Austin police have altered how they conduct photo lineups to identify suspects, a long-used investigative technique that has come under widespread scrutiny in recent years, reports the Austin American-Statesman. As of Sunday, detectives are giving witnesses in the vast majority of their cases images of potential suspects one by one, or sequentially, rather than simultaneously. Experts argue that the use of sequential lineups reduces the likelihood of accusing the wrong person of a crime. “The Austin Police Department understands the importance of doing everything we possibly can to limit the potential for someone to be wrongfully charged,” said Chief Art Acevedo. “We’d rather go with zero arrests than to arrest the wrong person.”

He said the department is among the first wave of those across the U.S. to adopt the sequential lineup policy.

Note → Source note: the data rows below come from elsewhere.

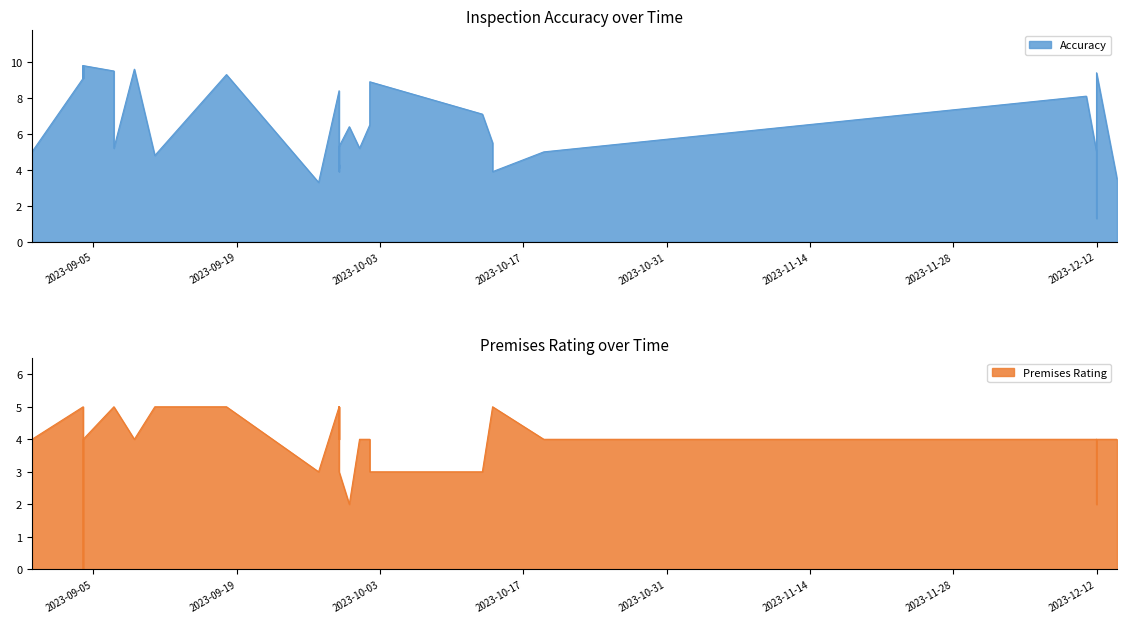

What is the value of the Premises Rating point at the 19th from the left?

5.0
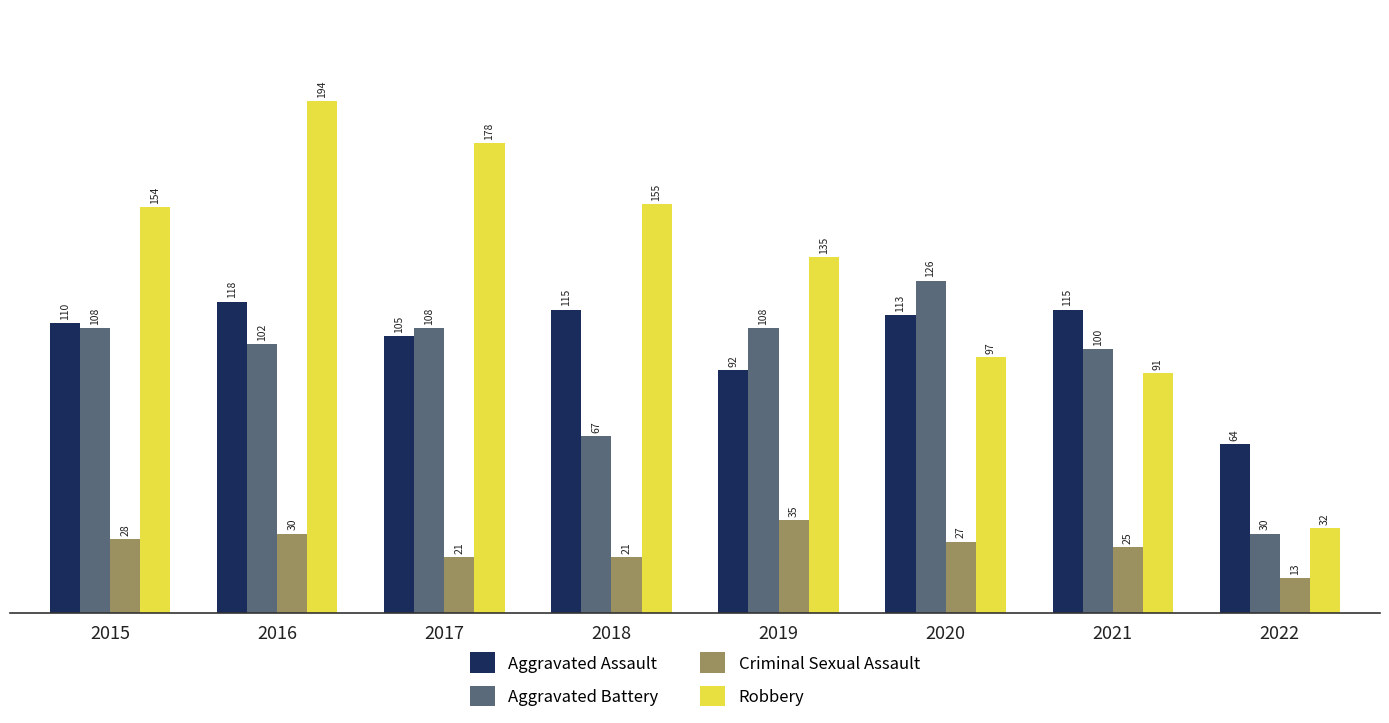

Reading left to right, list all the values displayed in this chart.

Aggravated Assault: 110	118	105	115	92	113	115	64
Aggravated Battery: 108	102	108	67	108	126	100	30
Criminal Sexual Assault: 28	30	21	21	35	27	25	13
Robbery: 154	194	178	155	135	97	91	32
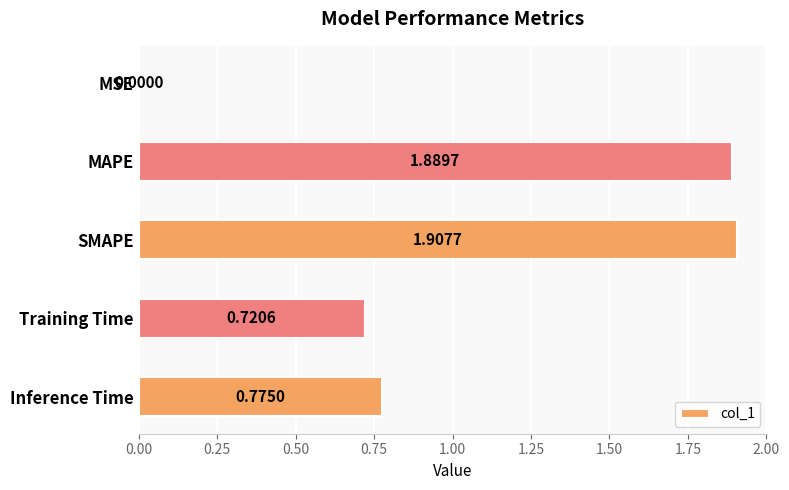

Which category has the highest value across all series?

SMAPE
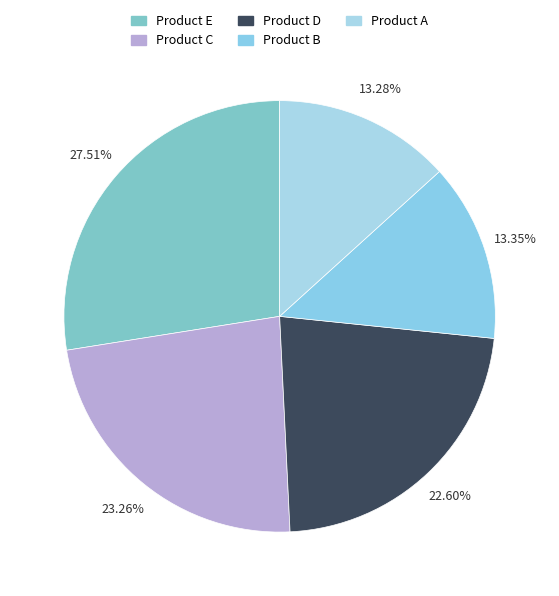

To the nearest percent, what is the difference between the largest and smallest slice percentages?

14%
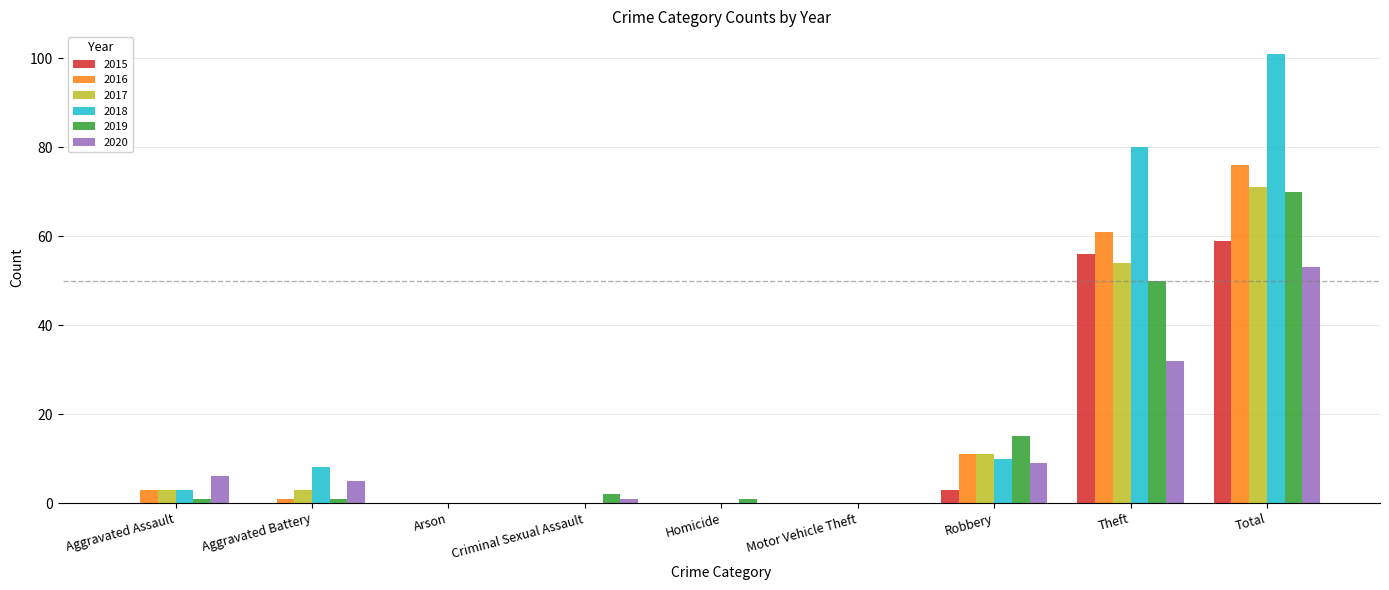

Reading right to left, what are all the values shown in this chart?

2015: Total=59	Theft=56	Robbery=3	Motor Vehicle Theft=0	Homicide=0	Criminal Sexual Assault=0	Arson=0	Aggravated Battery=0	Aggravated Assault=0
2016: Total=76	Theft=61	Robbery=11	Motor Vehicle Theft=0	Homicide=0	Criminal Sexual Assault=0	Arson=0	Aggravated Battery=1	Aggravated Assault=3
2017: Total=71	Theft=54	Robbery=11	Motor Vehicle Theft=0	Homicide=0	Criminal Sexual Assault=0	Arson=0	Aggravated Battery=3	Aggravated Assault=3
2018: Total=101	Theft=80	Robbery=10	Motor Vehicle Theft=0	Homicide=0	Criminal Sexual Assault=0	Arson=0	Aggravated Battery=8	Aggravated Assault=3
2019: Total=70	Theft=50	Robbery=15	Motor Vehicle Theft=0	Homicide=1	Criminal Sexual Assault=2	Arson=0	Aggravated Battery=1	Aggravated Assault=1
2020: Total=53	Theft=32	Robbery=9	Motor Vehicle Theft=0	Homicide=0	Criminal Sexual Assault=1	Arson=0	Aggravated Battery=5	Aggravated Assault=6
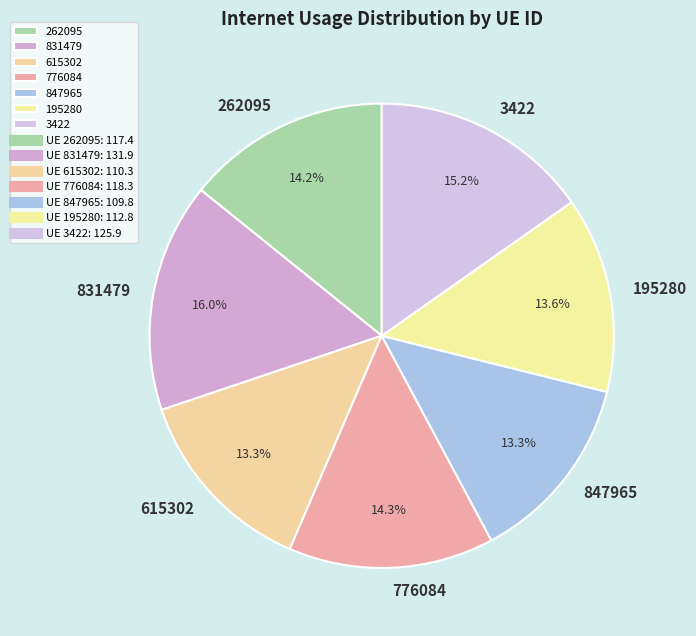

True or false: 776084 accounts for 1% of the total.

False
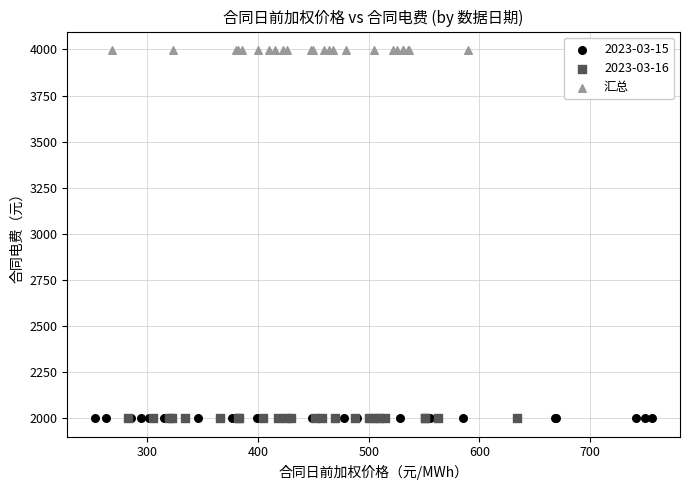

Which series contains the highest Y value?

汇总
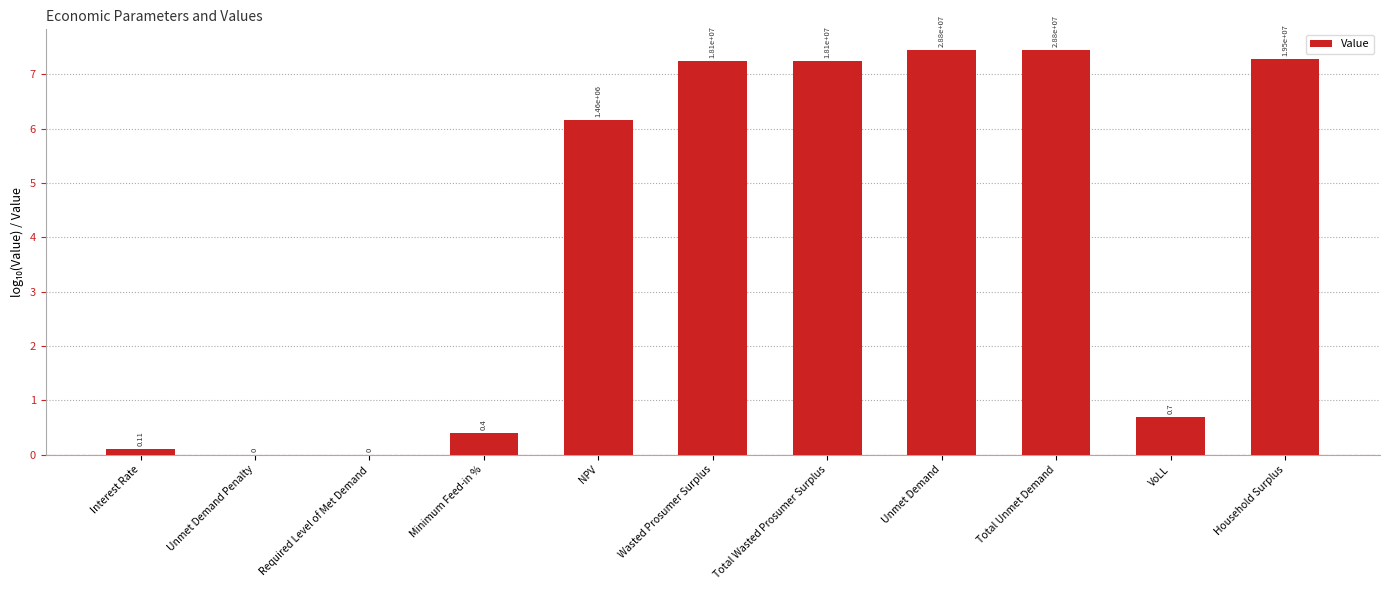

What is the difference between the values at Unmet Demand Penalty and VoLL?

0.7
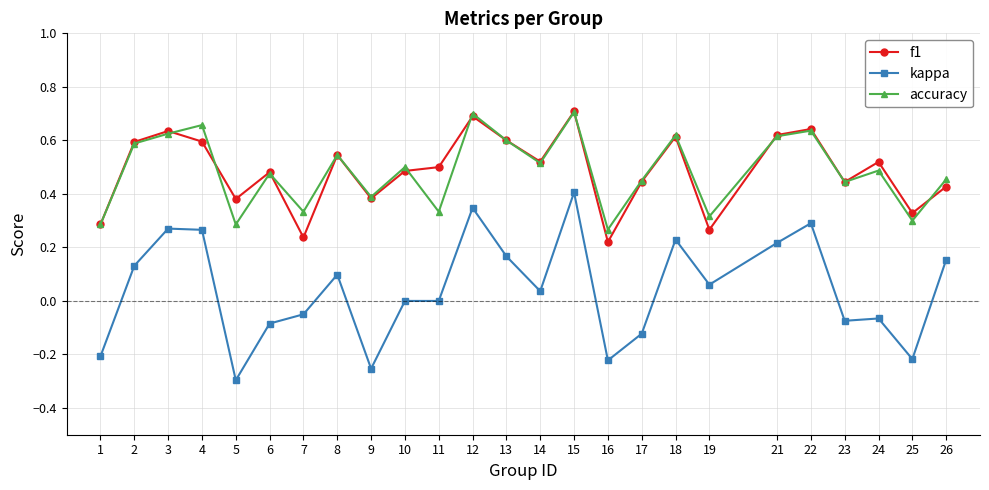

Which series changed the most between 21 and 23?

kappa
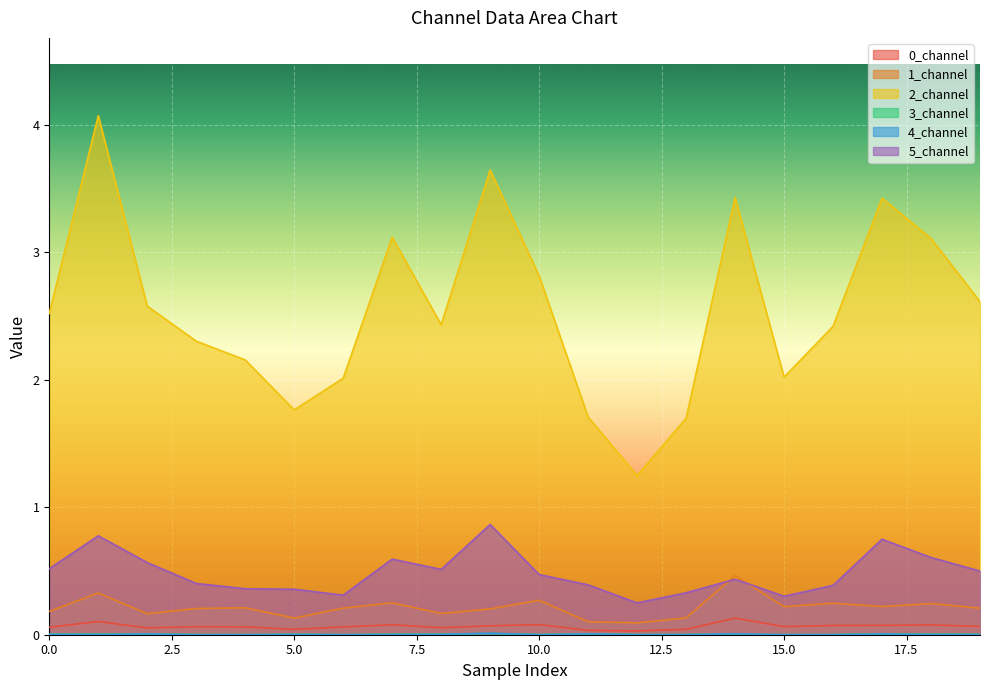

At which category does 0_channel reach its first local peak?

1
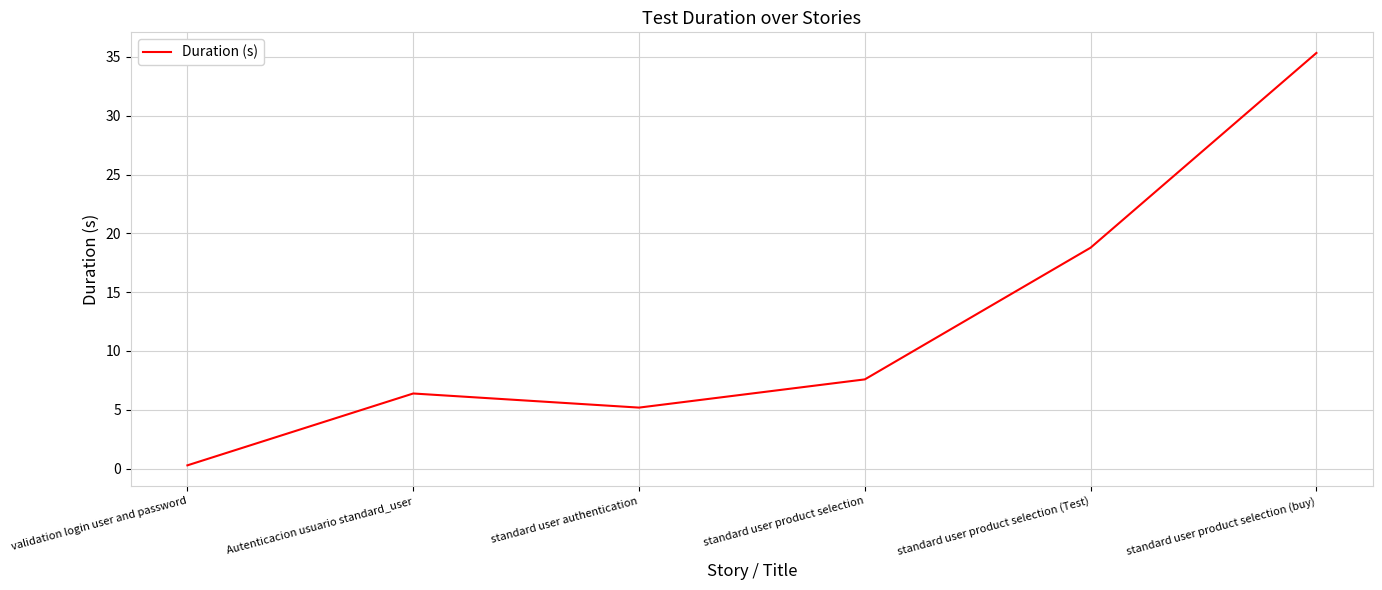

Rank the categories by value from lowest to highest.

validation login user and password, standard user authentication, Autenticacion usuario standard_user, standard user product selection, standard user product selection (Test), standard user product selection (buy)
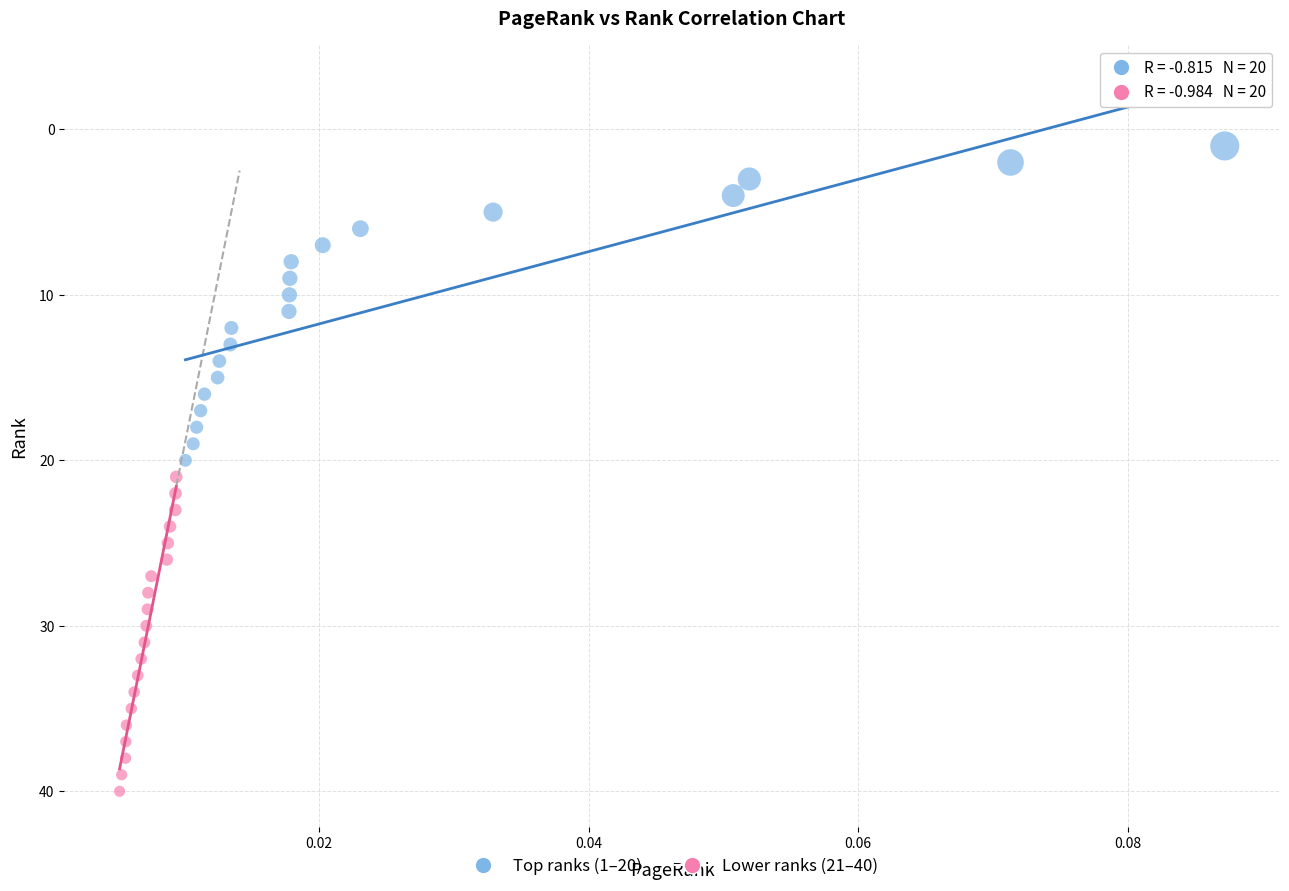

Which series reaches the minimum Y coordinate?

Top ranks (1–20)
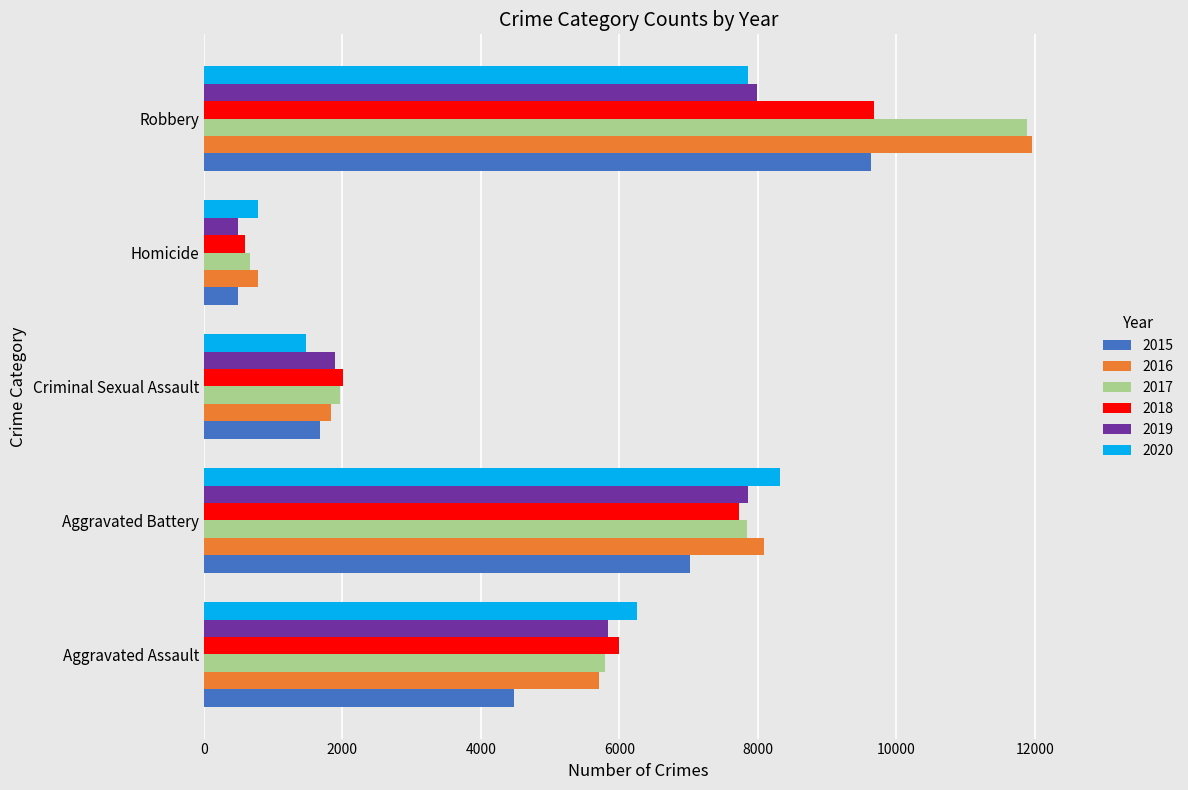

Rank the categories by 2020 value from highest to lowest.

Aggravated Battery, Robbery, Aggravated Assault, Criminal Sexual Assault, Homicide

The simultaneous lineup process will be used in only a small percentage of cases, such as some involving child witnesses, Acevedo said. The new policy was put into effect after an effort to train detectives in recent months. The move follows a national study in 2011. The process has especially come under scrutiny in Texas, which leads the country in post-conviction DNA exonerations, says the Innocence Project, a group that works to overturn wrongful convictions. A 2011 American Judicature Society study, using data primarily from the Austin Police Department, found that having a witness view one photograph at a time produced fewer mistaken identifications than lineups presenting all of the photographs at once.